On Sept. 18, 2001, defying the regime's warnings and pressure, brave Iranians were the only people in the Middle East to hold a candlelight vigil in solidarity with America. The thousands who marched peacefully down one of the main boulevards of Tehran were brutally attacked by Revolutionary Guards and paramilitary forces. Many paid a high price for their bravery. They were arrested and hauled off to prison.
In 2006, women organized a march and handed out 5,000 brochures that explained that sharia laws imprison the people. They were attacked and arrested.

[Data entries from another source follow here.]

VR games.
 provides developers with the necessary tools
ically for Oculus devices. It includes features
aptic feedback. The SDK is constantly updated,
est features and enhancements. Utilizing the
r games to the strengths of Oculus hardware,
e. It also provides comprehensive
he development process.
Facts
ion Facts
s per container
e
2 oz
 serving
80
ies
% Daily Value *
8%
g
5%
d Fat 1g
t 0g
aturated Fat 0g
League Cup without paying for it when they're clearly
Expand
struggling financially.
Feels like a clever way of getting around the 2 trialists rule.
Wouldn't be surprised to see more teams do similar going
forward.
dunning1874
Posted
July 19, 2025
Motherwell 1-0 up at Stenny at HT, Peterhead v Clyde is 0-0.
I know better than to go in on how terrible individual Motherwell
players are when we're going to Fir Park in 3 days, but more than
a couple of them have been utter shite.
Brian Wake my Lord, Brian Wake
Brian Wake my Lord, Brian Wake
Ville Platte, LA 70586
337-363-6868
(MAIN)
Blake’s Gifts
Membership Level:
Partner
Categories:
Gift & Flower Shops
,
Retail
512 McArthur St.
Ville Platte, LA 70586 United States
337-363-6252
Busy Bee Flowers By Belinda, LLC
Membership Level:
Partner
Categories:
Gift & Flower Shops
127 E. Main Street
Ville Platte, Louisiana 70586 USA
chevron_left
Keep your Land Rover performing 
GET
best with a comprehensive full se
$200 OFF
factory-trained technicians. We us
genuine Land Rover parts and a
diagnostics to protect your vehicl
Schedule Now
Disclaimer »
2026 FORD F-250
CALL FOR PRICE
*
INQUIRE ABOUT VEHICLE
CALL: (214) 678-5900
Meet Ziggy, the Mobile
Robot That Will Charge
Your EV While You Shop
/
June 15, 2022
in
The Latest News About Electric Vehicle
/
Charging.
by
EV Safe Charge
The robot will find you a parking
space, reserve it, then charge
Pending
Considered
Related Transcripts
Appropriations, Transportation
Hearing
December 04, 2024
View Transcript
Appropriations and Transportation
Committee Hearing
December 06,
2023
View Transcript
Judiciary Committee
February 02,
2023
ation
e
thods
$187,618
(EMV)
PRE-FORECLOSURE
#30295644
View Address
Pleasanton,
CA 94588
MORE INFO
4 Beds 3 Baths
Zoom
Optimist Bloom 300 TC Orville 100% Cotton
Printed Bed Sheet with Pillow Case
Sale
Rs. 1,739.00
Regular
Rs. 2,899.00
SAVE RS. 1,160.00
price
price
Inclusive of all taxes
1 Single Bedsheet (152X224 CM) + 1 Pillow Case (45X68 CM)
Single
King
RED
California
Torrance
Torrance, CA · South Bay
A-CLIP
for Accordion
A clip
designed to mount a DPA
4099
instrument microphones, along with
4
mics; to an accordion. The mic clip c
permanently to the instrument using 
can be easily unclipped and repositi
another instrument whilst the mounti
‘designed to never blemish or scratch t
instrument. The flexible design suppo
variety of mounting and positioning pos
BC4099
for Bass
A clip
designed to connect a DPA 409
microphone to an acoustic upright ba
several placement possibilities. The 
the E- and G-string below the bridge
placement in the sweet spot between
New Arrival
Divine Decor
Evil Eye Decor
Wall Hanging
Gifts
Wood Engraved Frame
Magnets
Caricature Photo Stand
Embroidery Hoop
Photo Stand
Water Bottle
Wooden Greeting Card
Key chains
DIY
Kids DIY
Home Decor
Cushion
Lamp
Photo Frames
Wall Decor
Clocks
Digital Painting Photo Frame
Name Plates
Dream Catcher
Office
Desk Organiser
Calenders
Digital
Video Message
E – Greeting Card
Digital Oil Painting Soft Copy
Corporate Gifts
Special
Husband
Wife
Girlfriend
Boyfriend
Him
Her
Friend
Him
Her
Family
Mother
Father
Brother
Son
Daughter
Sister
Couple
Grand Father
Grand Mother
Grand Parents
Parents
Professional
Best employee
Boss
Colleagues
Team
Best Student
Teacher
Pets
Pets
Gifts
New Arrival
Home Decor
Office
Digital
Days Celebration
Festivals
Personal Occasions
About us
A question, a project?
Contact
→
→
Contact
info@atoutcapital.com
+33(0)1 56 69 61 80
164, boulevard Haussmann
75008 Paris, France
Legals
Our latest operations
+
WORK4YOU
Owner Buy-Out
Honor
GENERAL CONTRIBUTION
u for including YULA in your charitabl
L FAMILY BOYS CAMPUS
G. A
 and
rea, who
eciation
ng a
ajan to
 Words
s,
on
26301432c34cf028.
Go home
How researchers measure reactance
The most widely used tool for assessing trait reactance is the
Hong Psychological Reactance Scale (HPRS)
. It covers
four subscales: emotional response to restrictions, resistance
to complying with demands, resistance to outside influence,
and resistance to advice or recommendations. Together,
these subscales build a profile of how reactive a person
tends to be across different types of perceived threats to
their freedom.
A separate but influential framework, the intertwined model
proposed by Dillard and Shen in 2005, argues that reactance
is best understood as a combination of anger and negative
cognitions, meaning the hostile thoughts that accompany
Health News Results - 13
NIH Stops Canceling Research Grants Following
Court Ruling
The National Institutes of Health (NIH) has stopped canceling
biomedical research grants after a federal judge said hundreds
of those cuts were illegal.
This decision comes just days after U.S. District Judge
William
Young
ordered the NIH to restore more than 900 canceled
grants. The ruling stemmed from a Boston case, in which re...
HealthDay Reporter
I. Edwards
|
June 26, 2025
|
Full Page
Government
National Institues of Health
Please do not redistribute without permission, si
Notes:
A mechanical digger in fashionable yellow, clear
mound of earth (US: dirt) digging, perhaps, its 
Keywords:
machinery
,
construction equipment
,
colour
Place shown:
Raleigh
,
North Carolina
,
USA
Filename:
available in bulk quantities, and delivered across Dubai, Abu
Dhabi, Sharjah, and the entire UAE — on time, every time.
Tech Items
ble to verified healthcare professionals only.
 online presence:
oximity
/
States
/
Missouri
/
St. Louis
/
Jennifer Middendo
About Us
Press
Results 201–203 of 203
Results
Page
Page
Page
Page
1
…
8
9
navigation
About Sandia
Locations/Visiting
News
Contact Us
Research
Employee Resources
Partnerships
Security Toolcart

In 2007 and 2008, women began the One Million Signature Movement, a petition against sharia laws. In one week, more men and women volunteered to collect signatures in every city of Iran. The One Million Signature Movement brought to life the brave women of Iran, who quickly established organizations and websites. But the inevitable happened. In the early morning, paramilitary forces kicked in the doors to the women's homes and beat them up in front of their husbands and children before taking them away to prison with their collected signatures.
In 2008, many Iranians, backed by world human rights organizations, proposed that the Nobel Peace Prize be given to the women of Iran for the One Million Signature Movement for courageous acts of defending human rights. The academy gave it, instead, to the new president of the United States.
The next year, fearless women led the Green Movement of the people of Iran. All they wanted was for Western democracies to stop empowering the dictatorial regime. For days, they chanted, "Obama! Obama! Are you with them or with us?" The world watched, mostly in silence, as they were killed. I gasped in horror as I watched a young woman activist, Neda Agha-Soltan, take her last breaths after being shot by a sniper in a video captured by her friends. Obama decided to stay aligned with the gender apartheid tyrants of Iran.
The theocratic tyranny in Iran is, by all definitions, international laws and United Nations resolutions, a gender apartheid regime, vehemently and actively opposed by the people of Iran. Isn't it past time for Western democracies and women to cease support for Tehran? Instead, shouldn't support go to the legacy of the Ladies' Secret Societies and the brave women who are its descendants?
Manda Zand Ervin is a human rights activist, born in Iran and living in exile in the United States. She is the author of the forthcoming book The Ladies' Secret Societies.